*** Opening Extracted data ***

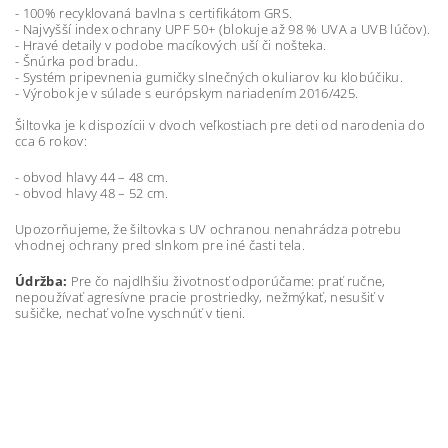
- 100% recyklovaná bavlna s certifikátom GRS.
- Najvyšší index ochrany UPF 50+ (blokuje až 98 % UVA a UVB lúčov).
- Hravé detaily v podobe macíkových uší či nošteka.
- Šnúrka pod bradu.
- Systém pripevnenia gumičky slnečných okuliarov ku klobúčiku.
- Výrobok je v súlade s európskym nariadením 2016/425.
Šiltovka je k dispozícii v dvoch veľkostiach pre deti od narodenia do
cca 6 rokov:
- obvod hlavy 44 – 48 cm.
- obvod hlavy 48 – 52 cm.
Upozorňujeme, že šiltovka s UV ochranou nenahrádza potrebu
vhodnej ochrany pred slnkom pre iné časti tela.
Údržba:
Pre čo najdlhšiu životnosť odporúčame: prať ručne,
nepoužívať agresívne pracie prostriedky, nežmýkať, nesušiť v
sušičke, nechať voľne vyschnúť v tieni.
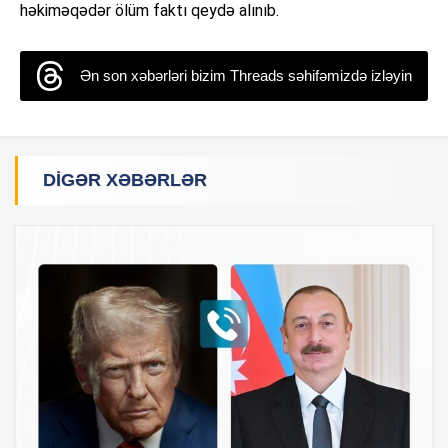
həkiməqədər ölüm faktı qeydə alınıb.
Ən son xəbərləri bizim Threads səhifəmizdə izləyin
DIGƏR XƏBƏRLƏR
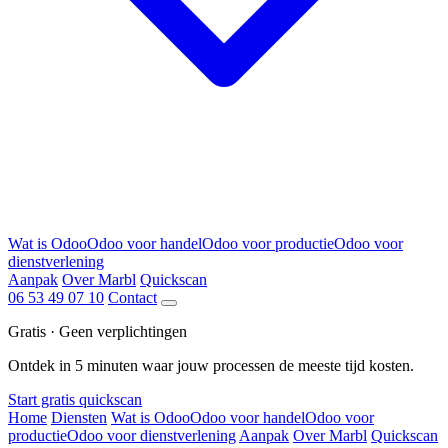
Wat is Odoo
Odoo voor handel
Odoo voor productie
Odoo voor
dienstverlening
Aanpak
Over Marbl
Quickscan
06 53 49 07 10
Contact
Gratis · Geen verplichtingen
Ontdek in 5 minuten waar jouw processen de meeste tijd kosten.
Start gratis quickscan
Home
Diensten
Wat is Odoo
Odoo voor handel
Odoo voor
productie
Odoo voor dienstverlening
Aanpak
Over Marbl
Quickscan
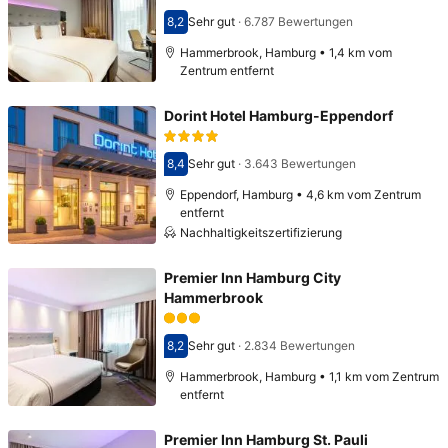
8,2
Sehr gut
·
6.787 Bewertungen
Bewertet mit 8,2
Hammerbrook, Hamburg • 1,4 km vom
Zentrum entfernt
Dorint Hotel Hamburg-Eppendorf
8,4
Sehr gut
·
3.643 Bewertungen
Bewertet mit 8,4
Eppendorf, Hamburg • 4,6 km vom Zentrum
entfernt
Nachhaltigkeitszertifizierung
Premier Inn Hamburg City
Hammerbrook
8,2
Sehr gut
·
2.834 Bewertungen
Bewertet mit 8,2
Hammerbrook, Hamburg • 1,1 km vom Zentrum
entfernt
Premier Inn Hamburg St. Pauli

*** Closing Extracted data ***

Problem description: Where a picture appears, skip it and copy the rest of the data word for word.

Output for this exercise:
- 100% recyklovaná bavlna s certifikátom GRS.
- Najvyšší index ochrany UPF 50+ (blokuje až 98 % UVA a UVB lúčov).
- Hravé detaily v podobe macíkových uší či nošteka.
- Šnúrka pod bradu.
- Systém pripevnenia gumičky slnečných okuliarov ku klobúčiku.
- Výrobok je v súlade s európskym nariadením 2016/425.
Šiltovka je k dispozícii v dvoch veľkostiach pre deti od narodenia do
cca 6 rokov:
- obvod hlavy 44 – 48 cm.
- obvod hlavy 48 – 52 cm.
Upozorňujeme, že šiltovka s UV ochranou nenahrádza potrebu
vhodnej ochrany pred slnkom pre iné časti tela.
Údržba:
Pre čo najdlhšiu životnosť odporúčame: prať ručne,
nepoužívať agresívne pracie prostriedky, nežmýkať, nesušiť v
sušičke, nechať voľne vyschnúť v tieni.
həkiməqədər ölüm faktı qeydə alınıb.
Ən son xəbərləri bizim Threads səhifəmizdə izləyin
DIGƏR XƏBƏRLƏR
Wat is Odoo
Odoo voor handel
Odoo voor productie
Odoo voor
dienstverlening
Aanpak
Over Marbl
Quickscan
06 53 49 07 10
Contact
Gratis · Geen verplichtingen
Ontdek in 5 minuten waar jouw processen de meeste tijd kosten.
Start gratis quickscan
Home
Diensten
Wat is Odoo
Odoo voor handel
Odoo voor
productie
Odoo voor dienstverlening
Aanpak
Over Marbl
Quickscan
8,2
Sehr gut
·
6.787 Bewertungen
Bewertet mit 8,2
Hammerbrook, Hamburg • 1,4 km vom
Zentrum entfernt
Dorint Hotel Hamburg-Eppendorf
8,4
Sehr gut
·
3.643 Bewertungen
Bewertet mit 8,4
Eppendorf, Hamburg • 4,6 km vom Zentrum
entfernt
Nachhaltigkeitszertifizierung
Premier Inn Hamburg City
Hammerbrook
8,2
Sehr gut
·
2.834 Bewertungen
Bewertet mit 8,2
Hammerbrook, Hamburg • 1,1 km vom Zentrum
entfernt
Premier Inn Hamburg St. Pauli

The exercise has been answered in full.